* _PROMPT_: For this exercise, report every line of the material that includes "events".

* _DATA SECTION_:
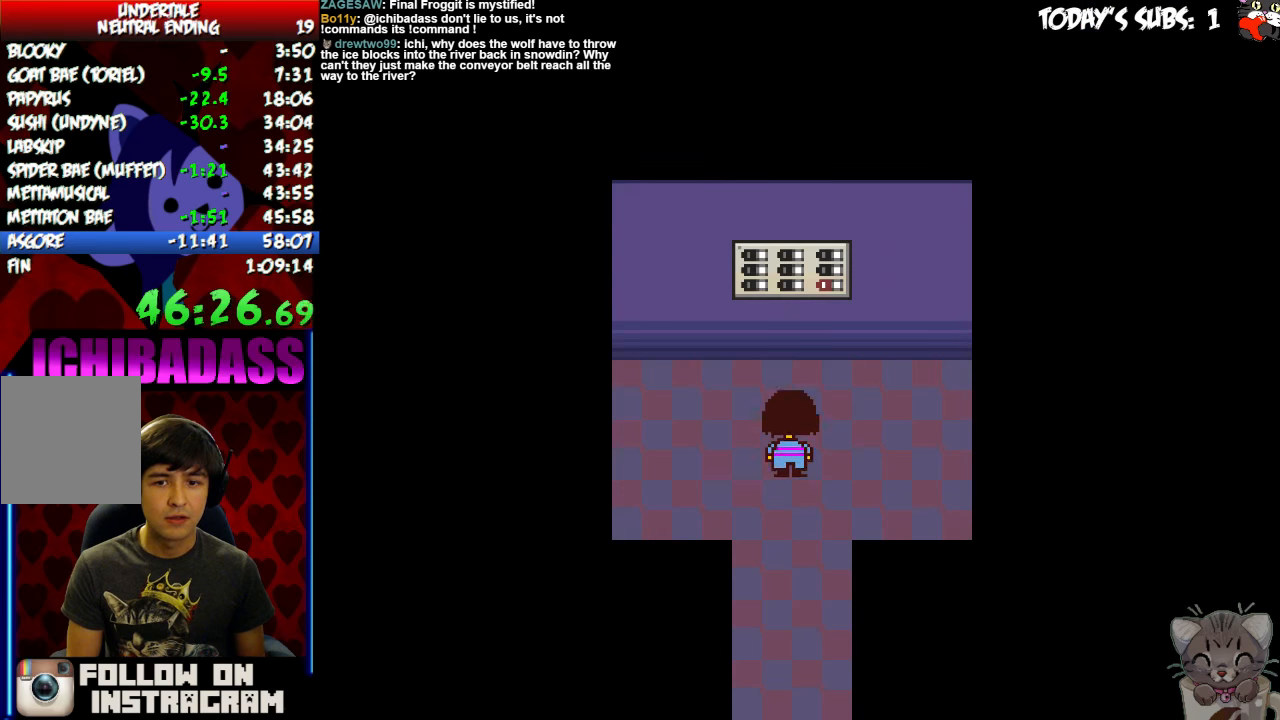
{"keys": [], "events": [[466, "up", "up"]]}
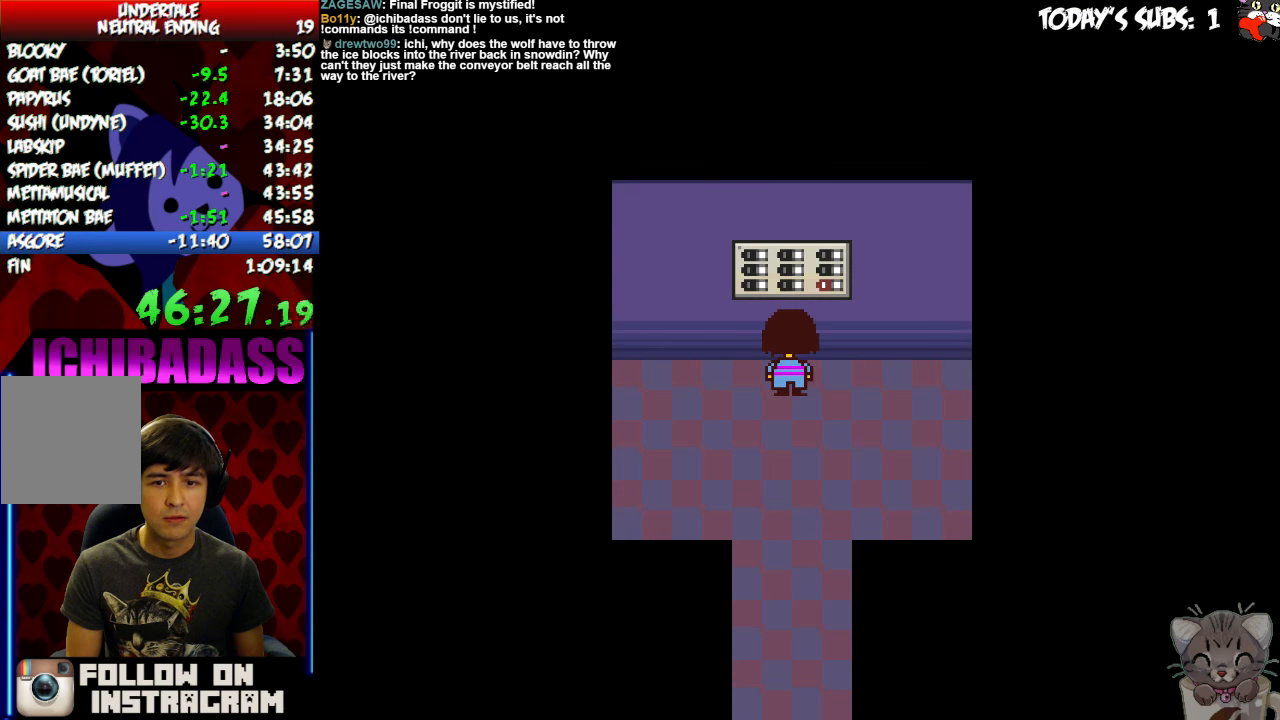
{"keys": []}
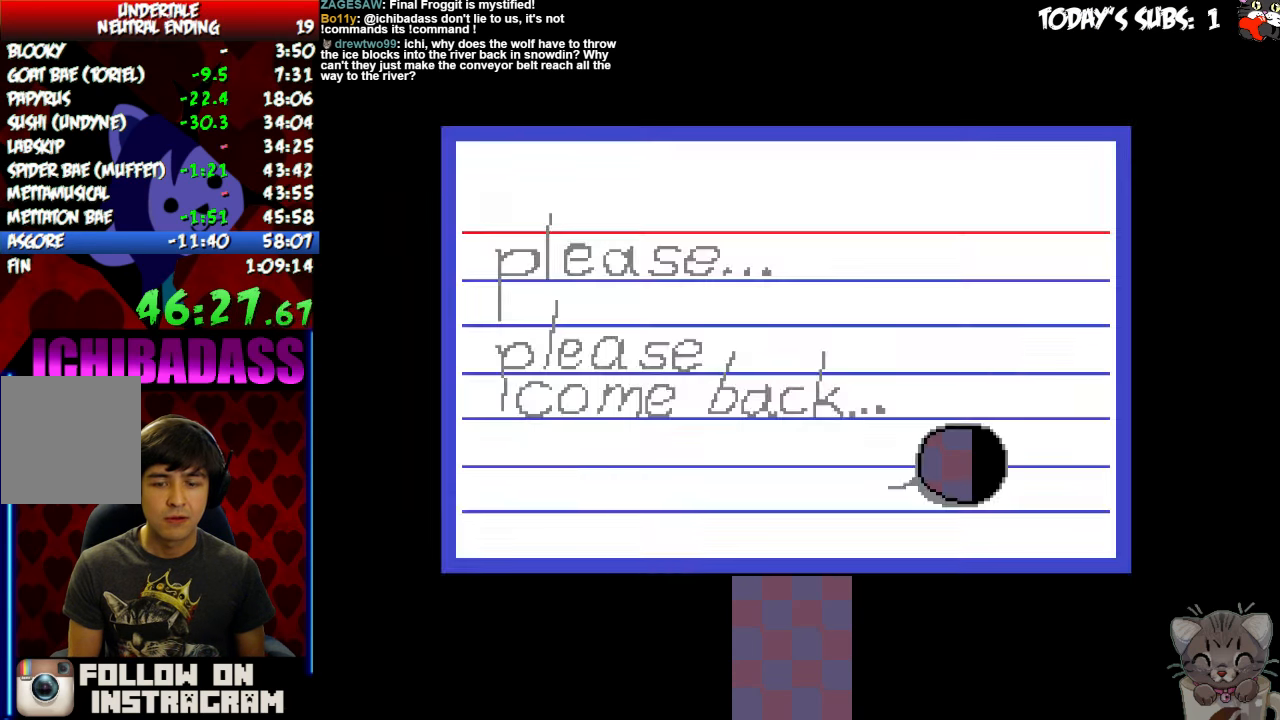
{"keys": ["down"], "events": [[33, "z", "down"], [100, "z", "up"], [133, "down", "down"], [166, "z", "down"], [233, "z", "up"]]}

* _FINISHED EXERCISE_:
{"keys": [], "events": [[466, "up", "up"]]}
{"keys": ["down"], "events": [[33, "z", "down"], [100, "z", "up"], [133, "down", "down"], [166, "z", "down"], [233, "z", "up"]]}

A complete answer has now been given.